> _Task instructions_: Give the data again word for word; drop the pictures.

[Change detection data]
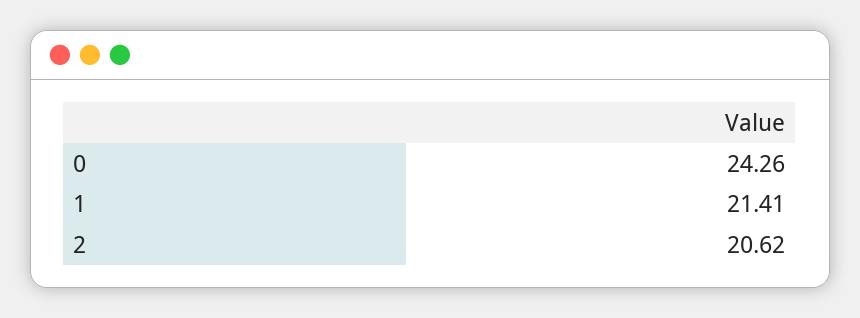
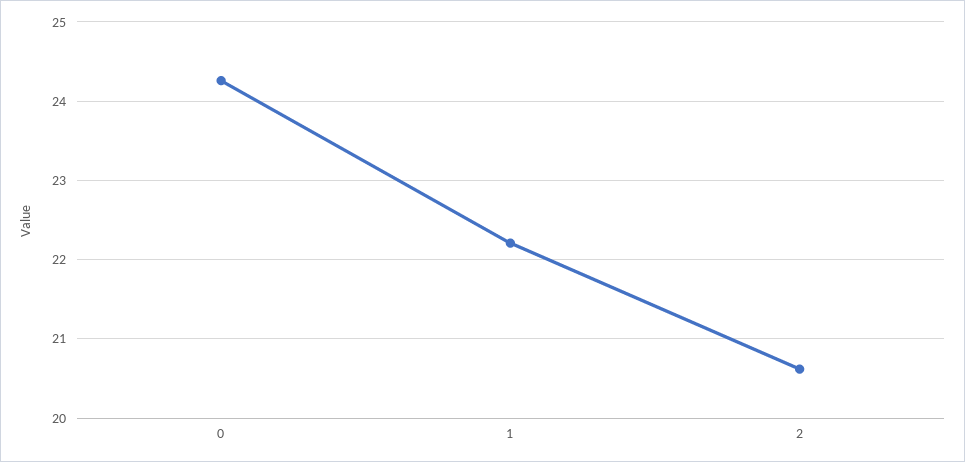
  {
    "0": 24.26,
-   "1": 21.41,
+   "1": 22.2,
    "2": 20.62
  }

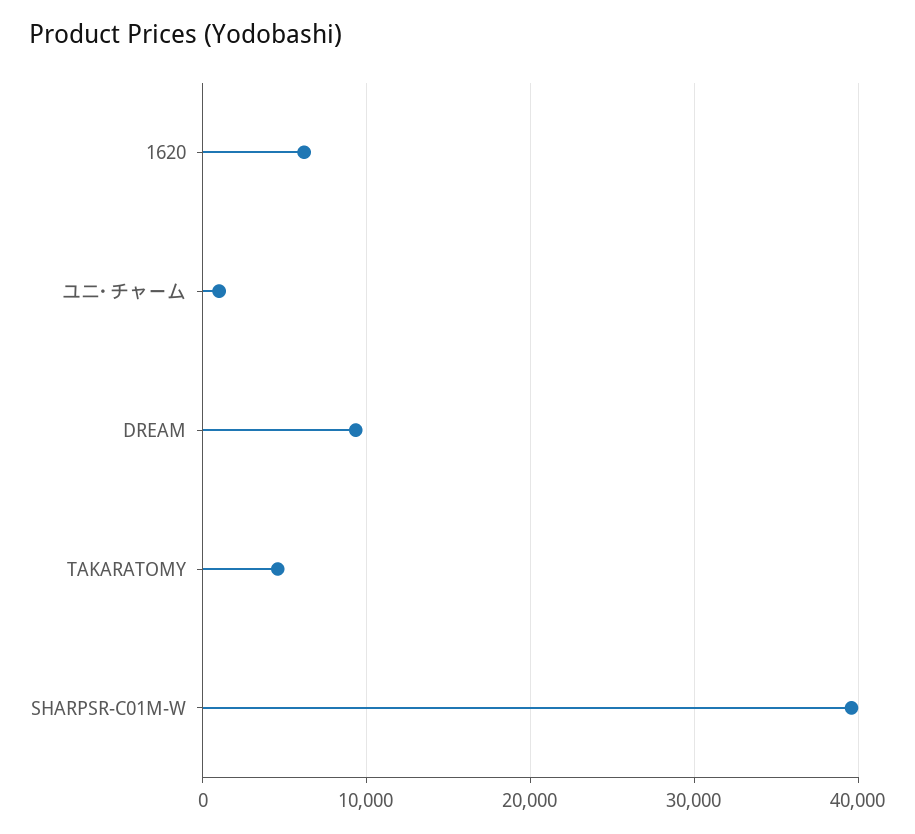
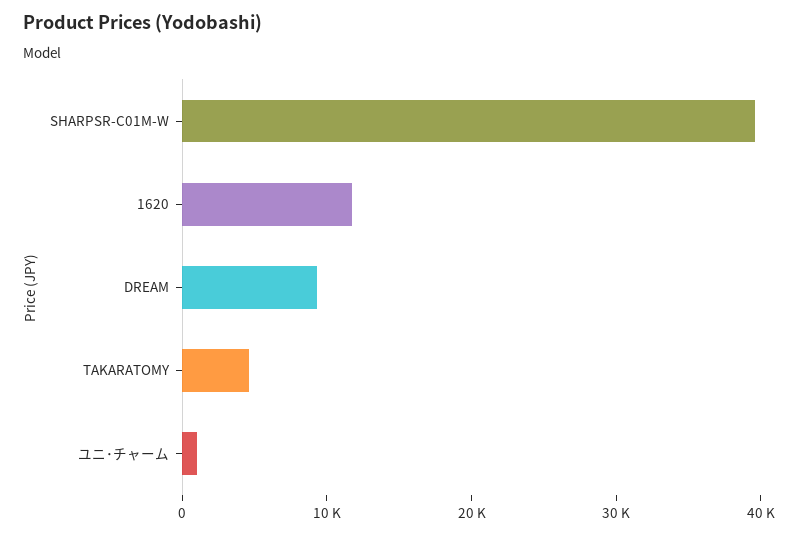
  {
-   "1620": 6000,
+   "1620": 12000,
    "ユニ･チャーム": 1000,
    "DREAM": 9000,
    "TAKARATOMY": 5000,
    "SHARPSR-C01M-W": 40000
  }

> _Solution to this task_:
  {
    "0": 24.26,
-   "1": 21.41,
+   "1": 22.2,
    "2": 20.62
  }

  {
-   "1620": 6000,
+   "1620": 12000,
    "ユニ･チャーム": 1000,
    "DREAM": 9000,
    "TAKARATOMY": 5000,
    "SHARPSR-C01M-W": 40000
  }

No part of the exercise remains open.